To be fair, that's how Surak was portrayed in "The Savage Curtain," only few years after "Amok Time" and "Journey to Babel," so that may have contributed to the idea that we're supposed to admire the Vulcans, instead of regarding them as stuck-up extremists.
 
"The Big Goodbye" is probably my favorite first-season episode, although I'm not 100% sure I caught it the first-time around. 1987 was a tumultuous year for me (moving across country, starting a new job) so my TV viewing was spottier than I would have liked, although I still made an effort the watch the "new" Trek show when I could.
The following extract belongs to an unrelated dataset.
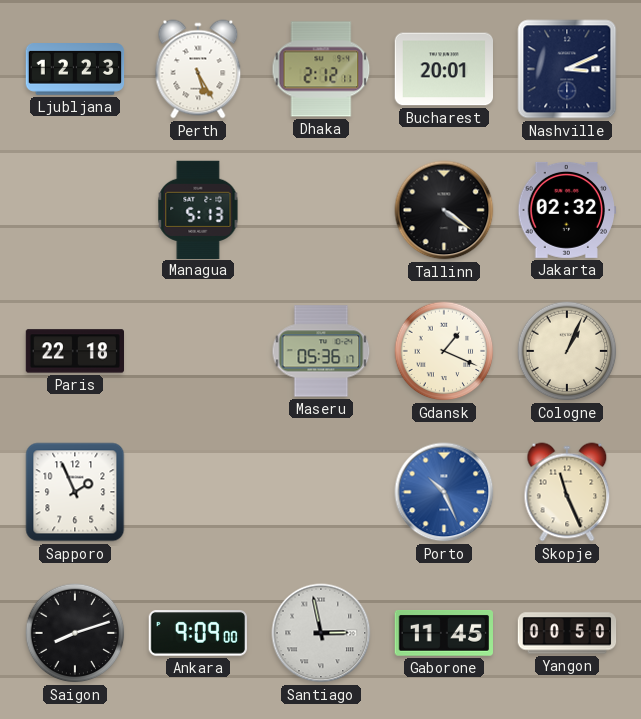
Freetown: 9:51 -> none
I remember it being the first one I enjoyed from beginning to end, and thinking that it was the first time they didn't seem to be looking over their shoulders at TOS for cues. It was a show that didn't fit the original Star Trek's format.
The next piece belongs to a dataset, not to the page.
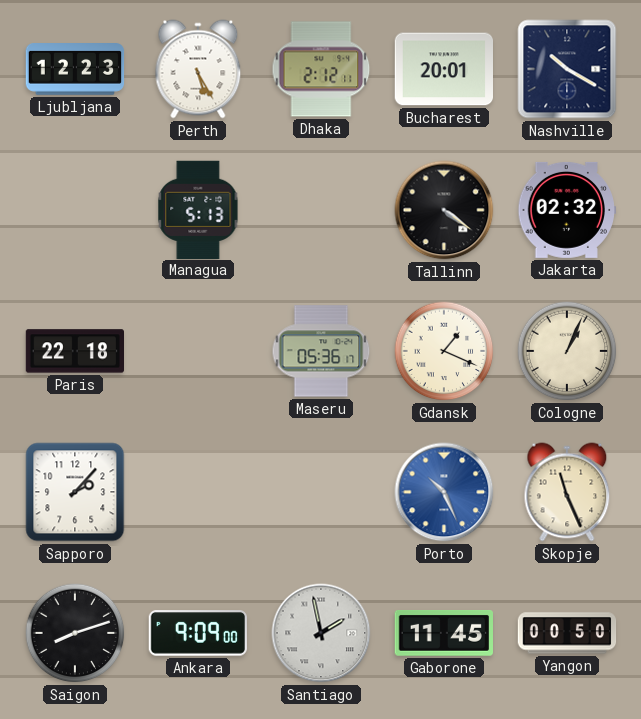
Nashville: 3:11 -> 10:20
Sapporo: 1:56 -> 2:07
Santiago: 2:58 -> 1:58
And then had to hear the haters at conventions dismiss it as "a rip-off of 'Piece of the Action'" because, you know, wardrobe. :lol:


To be fair, that's how Surak was portrayed in "The Savage Curtain," only few years after "Amok Time" and "Journey to Babel," so that may have contributed to the idea that we're supposed to admire the Vulcans, instead of regarding them as extremists.

Except that, to go all in-universe (which I cordially dislike, at best), we never saw Surak or Kahless or Lincoln - just what Spock and Kirk imagined those people to be like. Spock's got an idealized notion of Surak? No way!
 
Oh grow up :rolleyes:
(unless this is a joke, then I apologise)
I found it really off-putting. Guess Vulcans found human insults acceptable. Wife and I are watching. She likes it more than I. I'm trying to like it, but stuff is missing that would increase my interest.